For the broader data center industry, the implications extend beyond Nvidia's own product line. Every hyperscaler building AI factories at scale will need to plan their networking infrastructure around the optical transition. Power consumption at the networking layer — which currently accounts for a meaningful fraction of data center energy budgets — will decline sharply as CPO adoption scales. That changes the economics of AI factory construction in ways that favor denser, more power-constrained facilities and reduce one of the primary arguments against building in markets with constrained grid access.
The photonics transition also reshapes the competitive dynamics for optical component suppliers. For years, Lumentum and Coherent competed primarily in datacom and telecom transceiver markets. Being folded into Nvidia's supply chain at $2 billion apiece — with purchase commitments that guarantee multi-year revenue visibility — transforms both companies' strategic positioning and removes the business model uncertainty that has historically made optical component stocks volatile.
The Pattern Repeats
In retrospect, every major transition in AI hardware has followed the same arc: a compute breakthrough creates demand that exposes the next layer of infrastructure as the binding constraint. GPUs exposed memory bandwidth. Memory bandwidth exposed interconnect speed. Interconnect speed is now exposing the limits of copper and conventional transceivers. Each time, Nvidia has been the first company to write the check that moves the constraint.

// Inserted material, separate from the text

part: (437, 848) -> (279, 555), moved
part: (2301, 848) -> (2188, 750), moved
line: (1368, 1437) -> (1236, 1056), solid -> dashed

The $4 billion committed to Lumentum and Coherent is not the largest investment Nvidia has ever made in a supply chain transition. But it may be the most strategically significant — because optical interconnects are the last major physical layer of the AI factory stack that Nvidia does not yet own end to end. When the Spectrum-X and Quantum-X photonic switches ship at scale, that will change.
The copper era in AI data center networking is ending. Nvidia just decided when and how.